Presentation focuses on fracking's future
Dozens of concerned citizens gathered recently at the Butler Public Library to hear a presentation regarding the financial threat to the fracking industry.
The presentation was made by John Detwiler of Pittsburgh and was hosted by Marcellus Outreach Butler, discussing the “precarious finances of the fracking industry” and the challenges the industry faces.
Detwiler, a registered professional engineer and a former faculty member at Carnegie Mellon University, has worked as a business executive and a strategic consultant across a wide range of industries, including natural gas and electric power, as well as health care, banking, and local government, according to Marcellus Outreach Butler.
His presentation Saturday follows Rex Energy's recent bankruptcy filing, with plans to begin selling off its remaining assets over the next few months.
In filings to the Securities & Exchange Commission, the oil and gas company said it would file for Chapter 11 protection after it defaulted on a debt payment in April as well as the company's failure to “timely deliver” financial statements to lenders and the company's “inadvertent” failures to provide lenders with accurate notices of the company's financial troubles. Rex is headquartered in State College with leases and shale wells throughout Butler County. Founded in 2007, it has offices in Cranberry Township, with more than 75 percent of its gas well permits issued by the Pennsylvania Department of Environmental Protection in Butler County.

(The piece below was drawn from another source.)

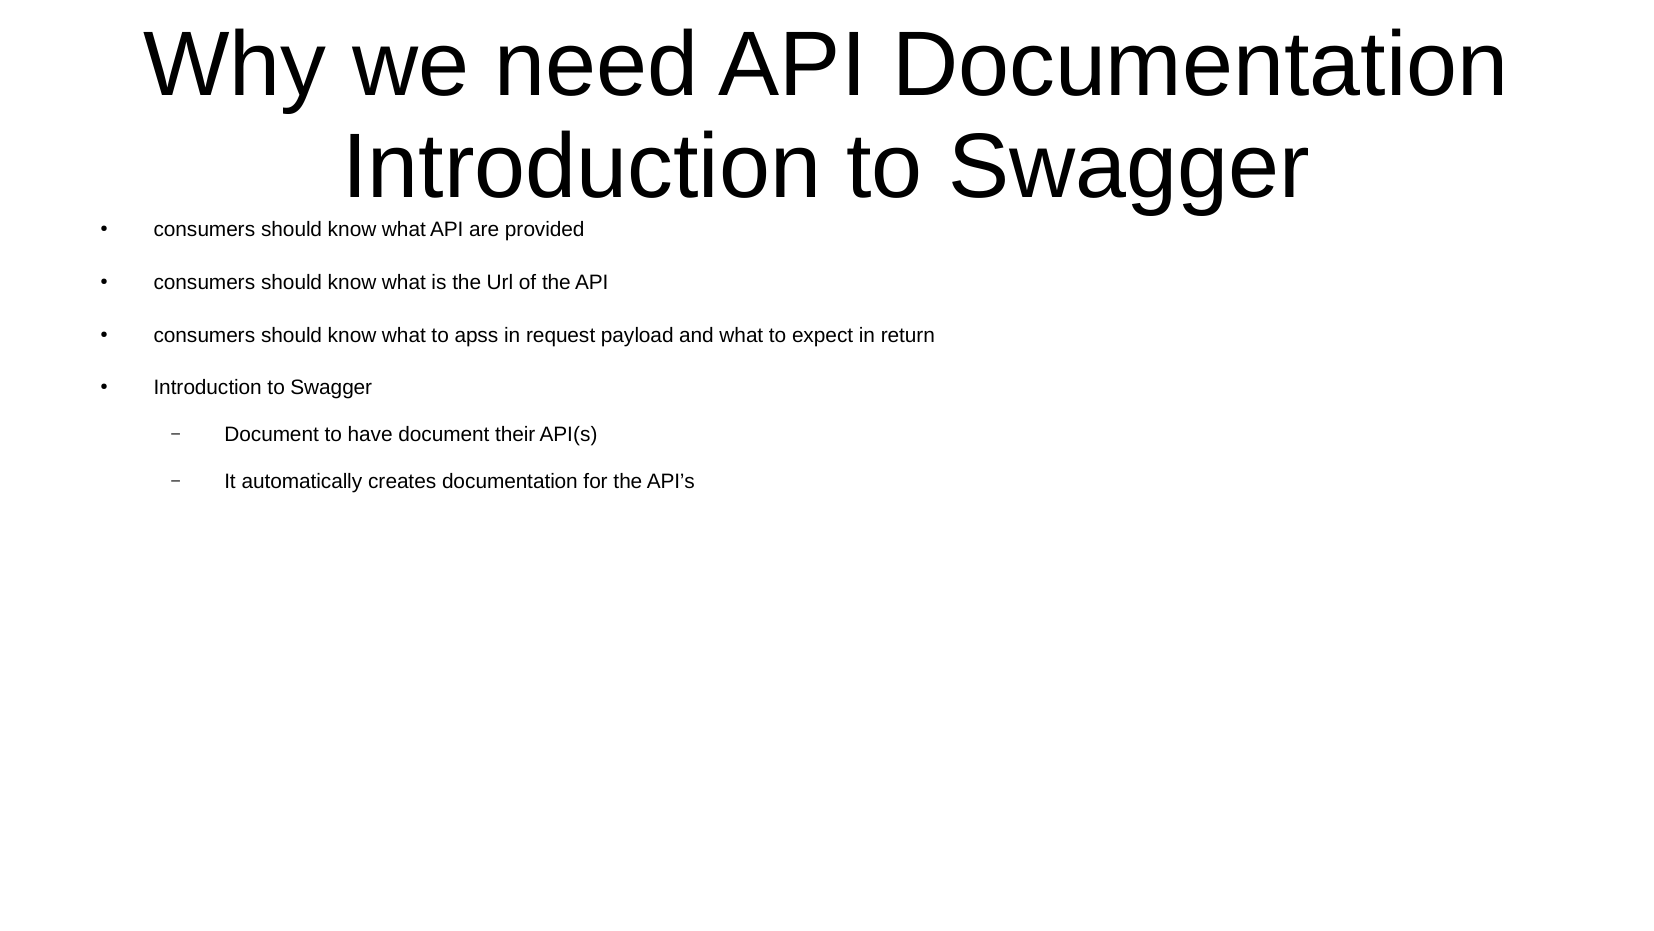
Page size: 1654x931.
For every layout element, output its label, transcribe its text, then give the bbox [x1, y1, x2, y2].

list consumers should know what API are provided consumers should know what is the Url of the API consumers should know what to apss in request payload and what to expect in return Introduction to Swagger Document to have document their API(s) It automatically creates documentation for the API’s [82, 217, 1621, 886]
title Why we need API Documentation Introduction to Swagger [82, 12, 1571, 217]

In Western Pennsylvania, Rex Energy's bankruptcy filing has drawn new attention to the precarious finances of the fracking industry, according to Marcellus Outreach Butler. Detwiler spoke about the hundreds of billions of dollars that investors will never recover, what keeps this industry going despite those staggering losses, and “what happens when the music finally stops.”
Detwiler said the industry's “insatiable” need for capital is one driving businesses to the brink.

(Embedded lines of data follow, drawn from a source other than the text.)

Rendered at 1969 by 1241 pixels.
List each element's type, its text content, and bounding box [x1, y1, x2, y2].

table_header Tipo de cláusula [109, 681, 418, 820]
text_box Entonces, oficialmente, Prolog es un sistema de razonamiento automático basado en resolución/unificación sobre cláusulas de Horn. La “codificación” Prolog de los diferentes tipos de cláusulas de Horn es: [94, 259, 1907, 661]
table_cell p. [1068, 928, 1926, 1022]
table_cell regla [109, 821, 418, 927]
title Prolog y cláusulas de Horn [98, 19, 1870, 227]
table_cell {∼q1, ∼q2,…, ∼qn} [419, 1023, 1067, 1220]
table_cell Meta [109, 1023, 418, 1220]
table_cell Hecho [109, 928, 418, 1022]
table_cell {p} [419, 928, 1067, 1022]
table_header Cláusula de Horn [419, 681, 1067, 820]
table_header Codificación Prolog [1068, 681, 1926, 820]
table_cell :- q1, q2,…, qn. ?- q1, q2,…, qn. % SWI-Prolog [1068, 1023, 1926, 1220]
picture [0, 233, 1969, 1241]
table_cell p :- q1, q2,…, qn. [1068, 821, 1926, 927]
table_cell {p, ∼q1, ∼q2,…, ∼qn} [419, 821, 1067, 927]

“Each well, each mile of pipeline requires millions of dollars,” he said.
Because of this, he said the companies in the industry continue to “double down” on capital expenses, such as drilling wells and acquiring acreage to construct those wells, using borrowed money, while investors have begun to “lose patience” with companies showing that well output has been steadily decreasing, and failing to turn a profit, he said.
“The bloom is off the rose,” Detwiler said. “The financial machine is starting to sputter.”
Haynes and Boone LLP, a national law firm with more than 600 lawyers that include nearly 30 restructuring practitioners, stated in its Oil Patch Bankruptcy report of March 31, that it has tracked 144 North American oil and gas producers that have filed for bankruptcy since the beginning of 2015, involving about $90.2 billion in cumulative secured and unsecured debt. In 2018, with what is considered an improved oil and gas climate over the previous years, they have tracked six producers that have filed bankruptcy as of March 31, representing about $7.5 billion in cumulative secured and unsecured debt, according to a news release from Marcellus Outreach Butler.
Detwiler said the “industry may be unable to adapt to these constraints” potentially leading to the failure of the fracking industry.
A spokesman for the Marcellus Shale Coalition did not return repeated calls from the Butler Eagle regarding the industry's take on Detwiler's claims.